Maybe it's just the natural (unnatural?) progression of American culture's preoccupation with vampires and zombies. Or perhaps, as Charlotte Otten suggests, this fascination with human paw-tential springs from new biotechnology that might finally make the impossible possible.
The genetic alteration of plants and animals has become a hot-button issue. This week, the Human-Animal Hybrid Prohibition Act, a bill that would prohibit the laboratory creation of human-animal hybrids, was introduced into the U.S. Senate by Sen. Sam Brownback, a Republican from Kansas, and Sen. Mary Landrieu, a Democrat from Louisiana.
"Creating human-animal hybrids, which permanently alter the genetic makeup of an organism, will challenge the very definition of what it means to be human and is a violation of human dignity and a grave injustice," Brownback said in a statement.

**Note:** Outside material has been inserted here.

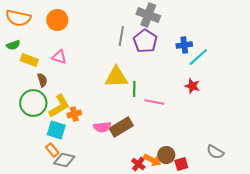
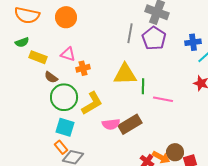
brown semicircle: (42, 80) -> (51, 77), turned 144
green circle: (33, 103) -> (64, 97), moved
yellow L-shape: (59, 106) -> (92, 103), moved
orange cross: (74, 114) -> (83, 68), moved

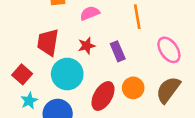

"Cloning — in all its delicate and precarious aspects — is like a jab to the thought process," Otten says. "It raises all the fundamental issues about human life that have been raised for centuries."
And now that there's discussion, in real life as well as fiction, of "reproducing human life through 'mechanical' means," she says, "it creates anxiety in the hearts of human beings."